Иван Иваныч Заузолков был известным в свое время партерным акробатом. В партерной акробатике у него была самая ответственная и тяжелая специализация – он был нижний, то есть на нем надстраивалась вся пирамида гимнастов. На гастролях в Мурманске он вышел поздно вечером прогуляться в порт: заграничный плащ, кашне в клетку, шляпа, желтые туфли. В какой-то кривой улочке его остановили три здоровенных бича: «Снимай все». – «И туфли?» – «Колесики тоже». – «Что ж я босиком пойду? Глянь, у меня размер маленький, тебе не подойдут». Бич наклонился посмотреть. Гимнаст врезал ему ногой в челюсть. Как потом установила экспертиза, смерть наступила мгновенно – отделилась затылочная кость.
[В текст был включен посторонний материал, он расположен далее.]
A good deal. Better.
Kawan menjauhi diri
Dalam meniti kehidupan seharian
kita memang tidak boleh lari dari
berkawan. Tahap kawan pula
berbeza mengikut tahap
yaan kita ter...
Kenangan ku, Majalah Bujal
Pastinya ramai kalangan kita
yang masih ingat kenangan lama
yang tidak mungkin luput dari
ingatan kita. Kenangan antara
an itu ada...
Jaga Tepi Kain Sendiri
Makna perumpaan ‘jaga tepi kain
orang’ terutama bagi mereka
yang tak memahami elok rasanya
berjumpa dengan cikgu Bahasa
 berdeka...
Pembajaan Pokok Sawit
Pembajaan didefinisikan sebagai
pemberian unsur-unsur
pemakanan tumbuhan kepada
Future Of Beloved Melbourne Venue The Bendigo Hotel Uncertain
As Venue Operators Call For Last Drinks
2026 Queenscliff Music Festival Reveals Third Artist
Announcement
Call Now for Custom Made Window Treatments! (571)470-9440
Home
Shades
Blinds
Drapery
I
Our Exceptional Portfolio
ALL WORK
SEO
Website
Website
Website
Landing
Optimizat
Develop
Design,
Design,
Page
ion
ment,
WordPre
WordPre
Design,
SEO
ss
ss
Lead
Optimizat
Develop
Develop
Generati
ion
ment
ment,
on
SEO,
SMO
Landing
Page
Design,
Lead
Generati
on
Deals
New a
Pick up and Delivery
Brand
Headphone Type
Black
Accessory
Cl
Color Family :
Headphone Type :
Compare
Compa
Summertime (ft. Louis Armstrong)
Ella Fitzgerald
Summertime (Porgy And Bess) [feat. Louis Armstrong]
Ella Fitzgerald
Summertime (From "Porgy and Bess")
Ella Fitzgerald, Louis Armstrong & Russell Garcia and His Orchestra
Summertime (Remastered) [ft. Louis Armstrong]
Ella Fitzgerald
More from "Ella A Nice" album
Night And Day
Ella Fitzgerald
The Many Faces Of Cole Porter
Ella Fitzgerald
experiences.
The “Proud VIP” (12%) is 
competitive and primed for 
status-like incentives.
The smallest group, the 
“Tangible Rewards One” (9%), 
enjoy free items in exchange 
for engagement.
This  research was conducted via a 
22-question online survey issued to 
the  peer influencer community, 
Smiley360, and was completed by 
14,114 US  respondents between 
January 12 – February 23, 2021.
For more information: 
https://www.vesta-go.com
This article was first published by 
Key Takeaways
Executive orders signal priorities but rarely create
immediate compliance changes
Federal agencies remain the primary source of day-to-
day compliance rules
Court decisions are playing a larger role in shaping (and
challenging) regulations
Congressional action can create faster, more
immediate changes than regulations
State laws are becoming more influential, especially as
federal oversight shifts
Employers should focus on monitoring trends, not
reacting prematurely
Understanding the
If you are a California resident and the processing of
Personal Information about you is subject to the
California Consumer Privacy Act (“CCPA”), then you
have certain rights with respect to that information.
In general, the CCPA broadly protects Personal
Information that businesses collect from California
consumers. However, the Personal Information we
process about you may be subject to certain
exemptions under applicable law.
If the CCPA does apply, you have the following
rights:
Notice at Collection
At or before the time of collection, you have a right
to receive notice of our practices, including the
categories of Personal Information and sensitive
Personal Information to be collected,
Сила в ногах у нижнего страшная – на арене он держит на себе до пяти нехлипких мужчин. Да и в руках не меньшая – их же нужно держать еще и в партере, то есть стоя на четвереньках. Второму он вмазал наотмашь кулаком, но тот успел отшатнуться, и у него оказались только переломанными ключица и верхние ребра. Третий бежал. Пострадавших Заузолков притащил на себе в портовую милицию. На суде ему хотели дать пять лет – за превышение предела необходимой обороны (зная свою силу, надо было бандитов бить послабже), но Заузолков сказал: «Это не советский суд». Заседание перенесли и судили его уже по политической статье, дали десятку. В Чебачинск он приехал, прослышав о климате, жаловался на здоровье, но сила еще была.